La délicate question de la pêche
Les négociations sont depuis lundi entre les mains de la présidente de la Commission européenne Ursula von der Leyen et du Premier ministre britannique Boris Johnson, qui multiplient les échanges pour arracher un accord, selon des sources européennes.
L'accès des pêcheurs européens aux eaux britanniques restait mercredi matin l'ultime point d'achoppement des discussions, par ailleurs quasiment bouclées, y compris sur les sujets jusque là problématiques, comme la manière de régler les différends et les mesures de protection contre toute concurrence déloyale.
L'accord pourrait entrer en application le 1er janvier
Un accord mercredi ou jeudi laisserait en théorie suffisamment de temps pour qu'il entre en application le 1er janvier, quand le Royaume-Uni, qui a officiellement quitté l'UE le 31 janvier dernier, aura définitivement abandonné le marché unique. Les Etats membres ont d'ailleurs commencé mercredi après-midi à lancer le processus lors de "discussions informelles", ont indiqué des sources européennes.
Pour l'instant, on ignore à quoi ressemblerait le compromis final. Selon plusieurs sources, le traité commercial fait autour de 2.000 pages. Il faut toutefois rappeler qu'un accord conclu au niveau des négociateurs doit encore être validé par les 27 pays de l'Union européenne pour être signé.
Sans accord, les règles de l'OMC régiraient les échanges
Sans accord, les échanges entre l'UE et Londres se feraient selon les règles de l'Organisation mondiale du commerce (OMC), synonymes de droits de douane, de quotas, ainsi que de formalités administratives susceptibles d'entraîner des embouteillages monstres et des retards de livraison. Un scénario particulièrement délicat pour le Royaume-Uni, déjà malmené par une variante plus virulente du coronavirus qui l'a isolé du reste du monde.
Malgré son faible poids économique, la pêche revêt une importance politique et sociale pour plusieurs Etat membres, dont la France, les Pays-Bas, le Danemark ou l'Irlande.
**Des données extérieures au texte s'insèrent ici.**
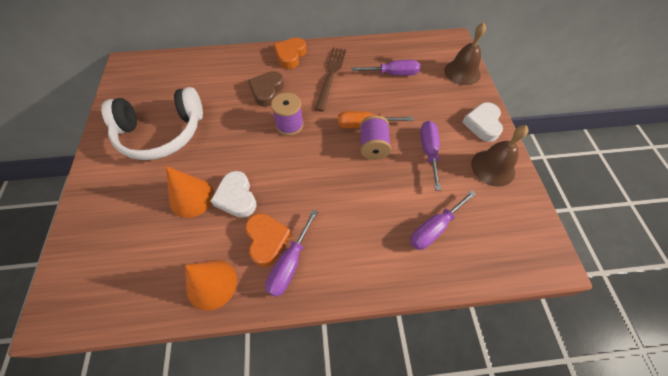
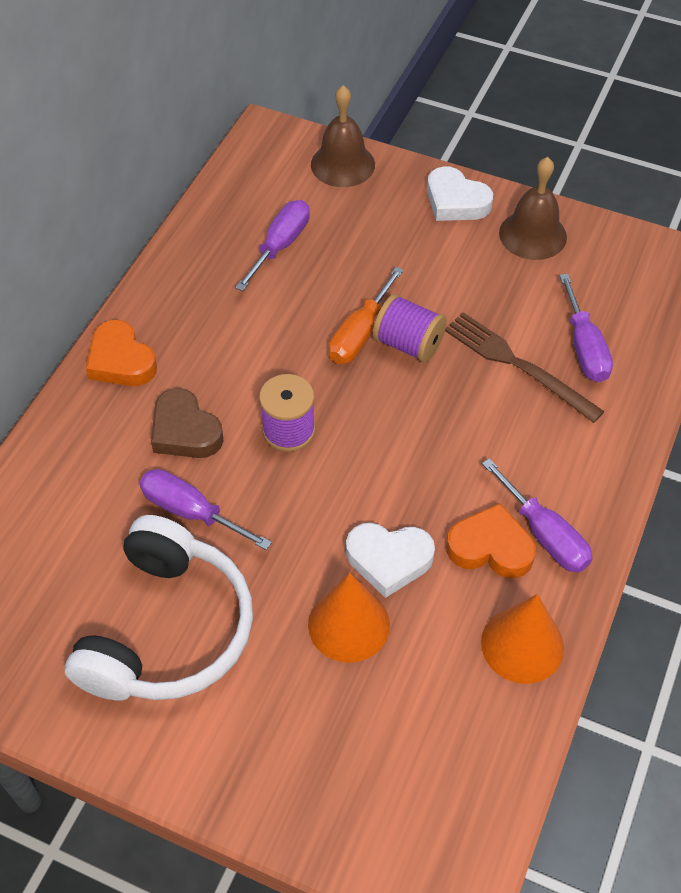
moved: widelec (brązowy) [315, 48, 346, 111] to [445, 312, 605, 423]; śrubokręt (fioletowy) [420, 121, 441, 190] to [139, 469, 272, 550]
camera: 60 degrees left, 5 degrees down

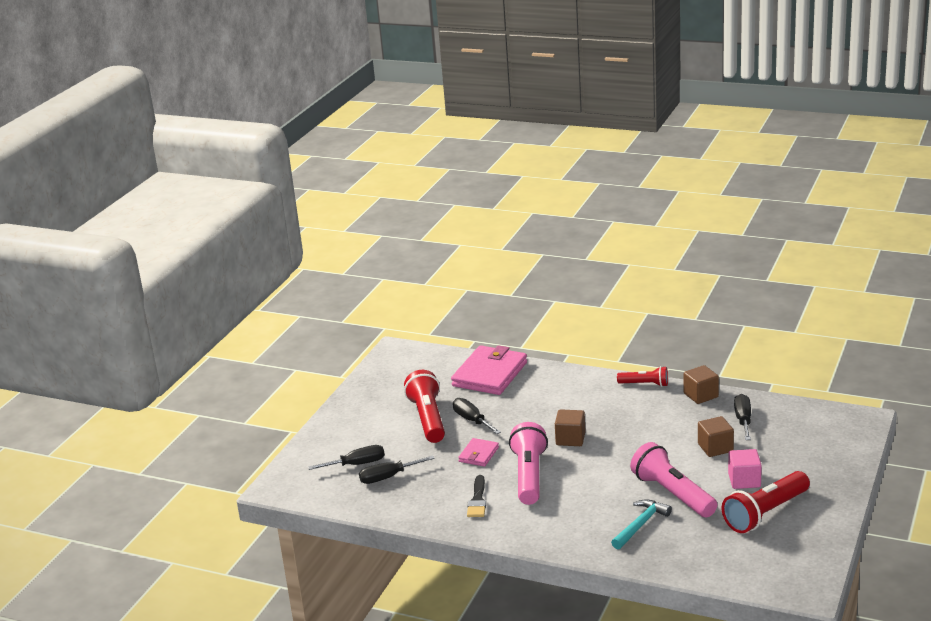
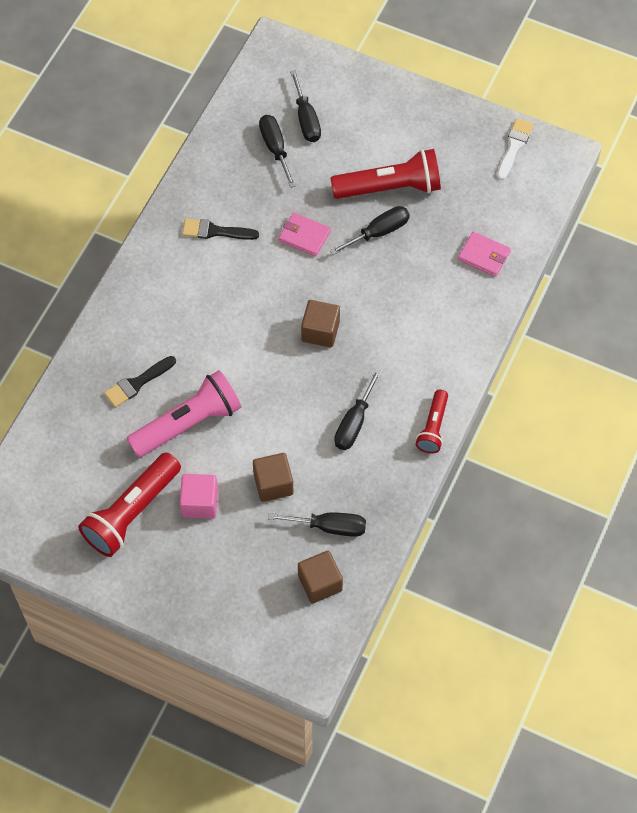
removed: latarka (różowy) [509, 422, 548, 505]
added: śrubokręt (czarny) [334, 369, 382, 450]; pędzel (biały) [497, 118, 534, 180]
moved: sześcian (brązowy) [684, 365, 719, 404] to [298, 551, 343, 603]
replaced: młotek (turkusowy) [611, 499, 672, 549] to pędzel (czarny) [104, 356, 176, 408]
turned: latarka (czerwony) [722, 471, 810, 533] = [78, 453, 181, 557] 105 degrees counterclockwise
resized: portfel (różowy) [451, 345, 527, 395] = [458, 232, 511, 277] x0.50
camera: 90 degrees right, 35 degrees up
Mais le Royaume-Uni en a fait le symbole de sa souveraineté retrouvée après le divorce.
Les tractations se concentrent sur le partage des quelque 650 millions d'euros de produits pêchés chaque année par l'UE dans les eaux britanniques et la durée de la période d'adaptation pour les pêcheurs européens. L'UE a rejeté cette semaine une offre jugée inacceptable de Londres, lui proposant de renoncer à 35% des espèces non-pélagiques (pêchées en haute mer), mais à 60% de ses prises en incluant les espèces pélagiques, le tout sur une période de transition de 3 ans. Bruxelles avait proposé quelques jours plus tôt de renoncer à environ 25% de ces 650 millions à l'issue d'une période de six ans.
"La balle est dans le camp de Boris Johnson"
"La balle est dans le camp de Boris Johnson", a estimé un diplomate européen, pour qui la proposition de l'UE ne peut être qu'une "offre finale" étant donné les préoccupations qu'elle a déjà soulevées chez certains Etats membres, notamment le Danemark. "Soit une percée est enregistrée mercredi avec un mouvement des Britanniques, soit les négociations basculent sur la semaine prochaine, après les fêtes", a-t-il ajouté.
Le négociateur européen, Michel Barnier, a en tout cas affirmé mardi aux Etats-membres que l'UE était prête à négocier "jusqu'à la fin de l'année et au-delà" si le blocage sur la pêche persistait. Objectif : se prémunir contre la pression du calendrier, quitte à accepter le choc d'un "no deal" le 1er janvier.